Brasília (DF) – O mercado de entretenimento vive um momento de aperto regulatório. A Secretaria Nacional do Consumidor (Senacon), órgão vinculado ao Ministério da Justiça e Segurança Pública, instaurou um processo administrativo sancionador contra a plataforma de revenda de ingressos Viagogo. A decisão mira práticas que, segundo o órgão, induzem o comprador ao erro, mascarando a natureza secundária da operação.
A determinação imediata é que a empresa insira, em todos os pontos de acesso da plataforma, um aviso explícito de que se trata de um site de revenda. O descumprimento dessa medida acarretará multa diária de R$ 100 mil. O objetivo é impedir que o usuário seja levado a acreditar, equivocadamente, que está navegando em um canal oficial de vendas ou diretamente na bilheteria do evento.
Ricardo Morishita, secretário Nacional do Consumidor, explicou que o monitoramento realizado pelo governo apontou indícios preocupantes. O entendimento é que houve materialidade suficiente para sustentar a abertura do processo. Além da falta de clareza sobre o papel de intermediária, a investigação encontrou dificuldades na identificação dos vendedores e na rastreabilidade das transações, pontos considerados críticos para a proteção do consumidor.

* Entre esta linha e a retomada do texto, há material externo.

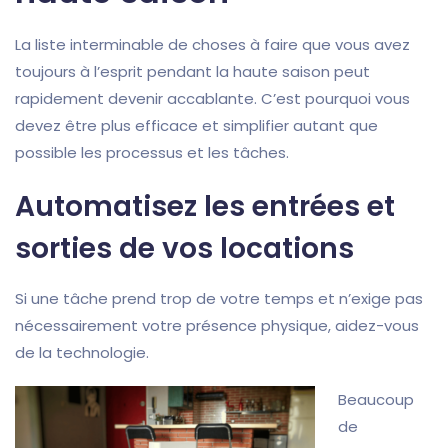
La liste interminable de choses à faire que vous avez
toujours à l’esprit pendant la haute saison peut
rapidement devenir accablante. C’est pourquoi vous
devez être plus efficace et simplifier autant que
possible les processus et les tâches.
Automatisez les entrées et
sorties de vos locations
Si une tâche prend trop de votre temps et n’exige pas
nécessairement votre présence physique, aidez-vous
de la technologie.
Beaucoup
de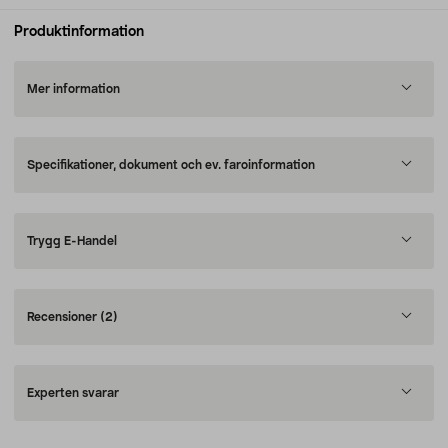
Produktinformation
Mer information
Specifikationer, dokument och ev. faroinformation
Trygg E-Handel
Recensioner
(2)
Experten svarar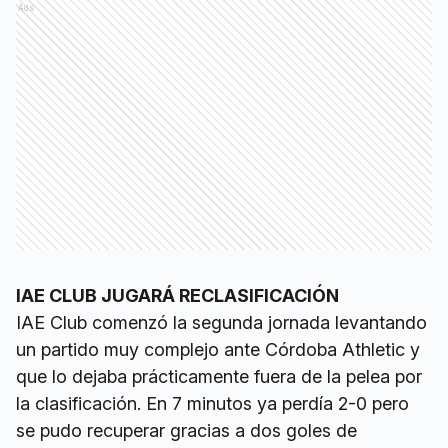
Ads
IAE CLUB JUGARÁ RECLASIFICACIÓN
IAE Club comenzó la segunda jornada levantando
un partido muy complejo ante Córdoba Athletic y
que lo dejaba prácticamente fuera de la pelea por
la clasificación. En 7 minutos ya perdía 2-0 pero
se pudo recuperar gracias a dos goles de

O cenário é agravado pelo ágio praticado nessas plataformas. Victor Fernandes, secretário nacional de Direitos Digitais, reforçou que o público muitas vezes paga valores substancialmente superiores ao preço original sem ter ciência de que está adquirindo um ingresso de terceiros. A transação acontece sob uma premissa de confiabilidade que, na visão da pasta, não encontra respaldo na transparência do serviço.
A questão dos cambistas digitais também entrou no radar do Ministério. Fernandes destacou o uso de robôs, sistemas automatizados que drenam o estoque de ingressos em sites primários assim que as vendas são abertas. Na prática, essas ferramentas funcionam como verdadeiros cambistas, capturando os bilhetes para que retornem, instantes depois, ao mercado secundário por preços inflacionados.
Apesar do foco na Viagogo, o monitoramento do Ministério da Justiça não se restringe apenas às revendedoras. Morishita pontuou que os sites de venda primária também estão sob observação, especialmente no que tange a taxas consideradas abusivas e à qualidade do atendimento pós-venda. Até o momento, no entanto, não houve medidas punitivas específicas contra esses canais oficiais.
Com a notificação oficial do processo administrativo, a Viagogo dispõe de um prazo de 20 dias para apresentar sua defesa formal. A empresa ainda não se manifestou publicamente sobre o caso.